1. エージェント型AIの時間軸は崩れた
企業の計画サイクルでは、通常、意味のある変化に12〜24カ月の期間を見込む。Hermesはそれを1四半期に圧縮した。結果として、計画と現実の間にずれが生じている。もし読者の所属する企業のロードマップがなお安定を前提としているなら、それはすでに時代遅れであり、見送るサイクルが増えるごとにその差は広がっていく。
実際、Hermesのウェブサイトでは、自社のエージェントをすぐに立ち上げて稼働させられると謳っている。
2. エージェント型AIのメモリーはもはや当たり前
従来のシステムは、同じことを何度も説明することを求めていた。チームは作業に入るたびに、ワークフロー、好み、構造を一から伝え直さなければならなかった。Hermesは設計段階から継続性を組み込んでおり、発生したパターンや決定をその場で取り込み、将来の作業に適用する。使うほど価値が増していくため、そもそも性能をどう測るかという考え方自体が変わる。
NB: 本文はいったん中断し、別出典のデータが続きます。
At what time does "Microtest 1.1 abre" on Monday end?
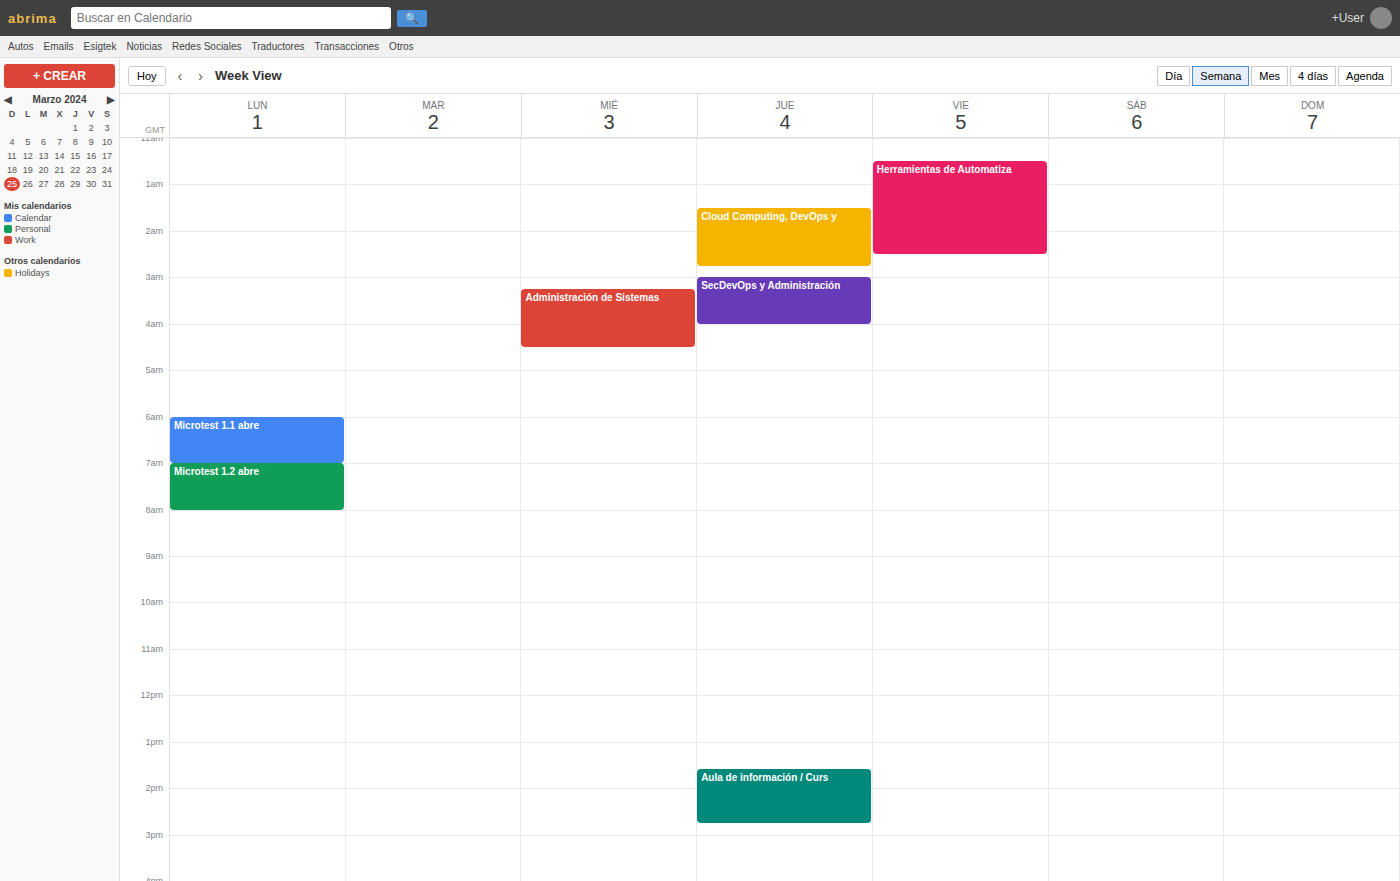
7:00 AM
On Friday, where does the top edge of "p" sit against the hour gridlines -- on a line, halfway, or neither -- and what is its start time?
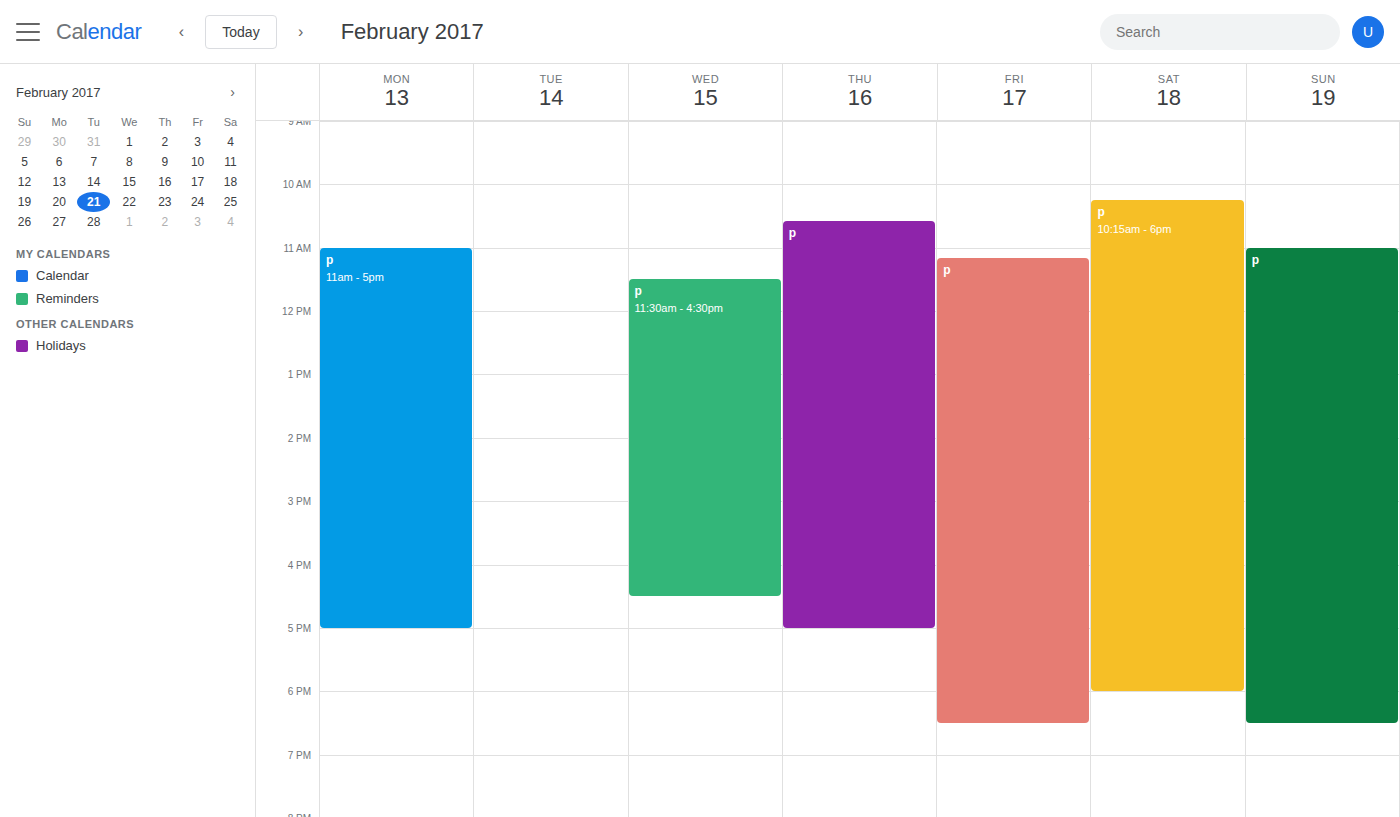
11:10 AM -- neither: 10 minutes below the 11 AM line and 50 minutes above the 12 PM line.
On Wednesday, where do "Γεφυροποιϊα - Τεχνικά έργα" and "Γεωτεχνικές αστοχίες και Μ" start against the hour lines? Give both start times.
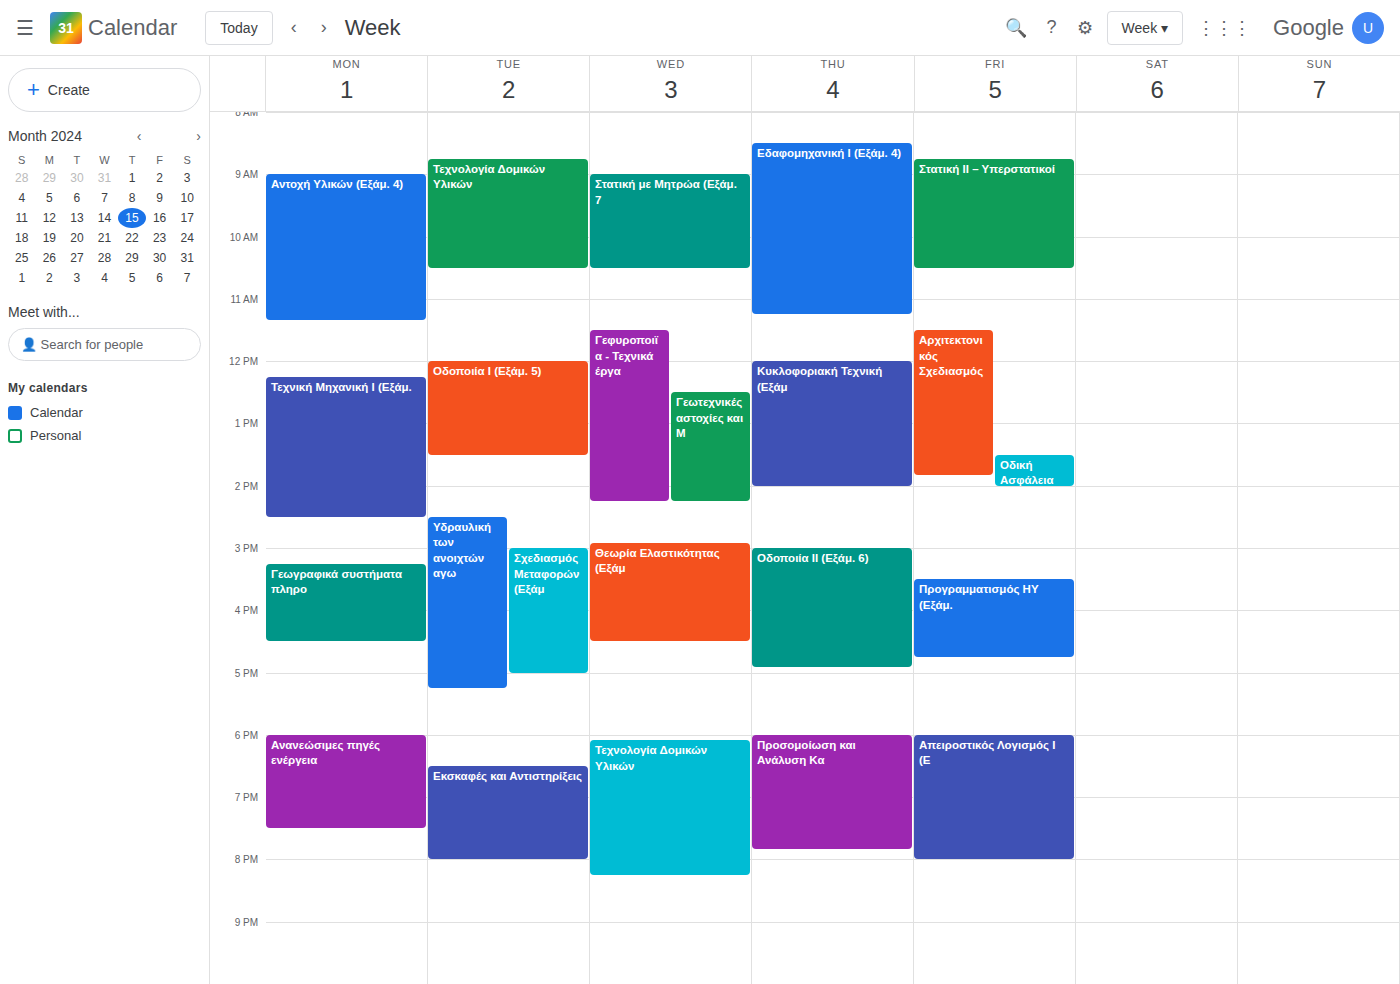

3. エージェント型AIの学習は時間とともに複利的に効く
ほとんどのシステムは、タスクを終えるとそこで止まる。Hermesは結果を振り返り、パターンを抽出し、再利用のために保存する。そのため、1つひとつのタスクが静かに次のタスクを改善していく。システム内部に育つのはモメンタム(前進する勢い)であり、それは一度にではなく、後になって成果として表れる類のものだ。
4. エージェント型AIのスキルは資産になりつつある
Hermesは問題を解決すると、その取り組み方を構造化されたスキルへと変換する。検索でき、共有でき、再利用できるものだ。これにより、コードともデータとも異なる新しい種類の資産が生まれる。それは繰り返し可能な実行能力であり、この点に早くから気づいたチームは、単なるワークフローの集積ではなく、能力のライブラリーを手にすることになる。
すべてのCIO(最高情報責任者)は、エージェント型アーキテクチャー(システム構造)を学び、自らチームを率いていくべきだ。
5. エージェント型AIのスタックの輪郭が明確になりつつある
この1年、この分野に本当は何が必要なのかをめぐって多くの混乱があったが、ようやく1つの型が見え始めている。
スタック(基盤の構成階層)には、次の3つが必要だ。
何が、あるいは誰が行動しているのかを定義する「アイデンティティ」。システムやリソースへの接続を可能にする「アクセス」。そして仕事の進め方を決める「スキル」。
成果を出し始めている組織は、この3層構造に沿って動いている。その明快さ自体が、さらに効果を生み始めている。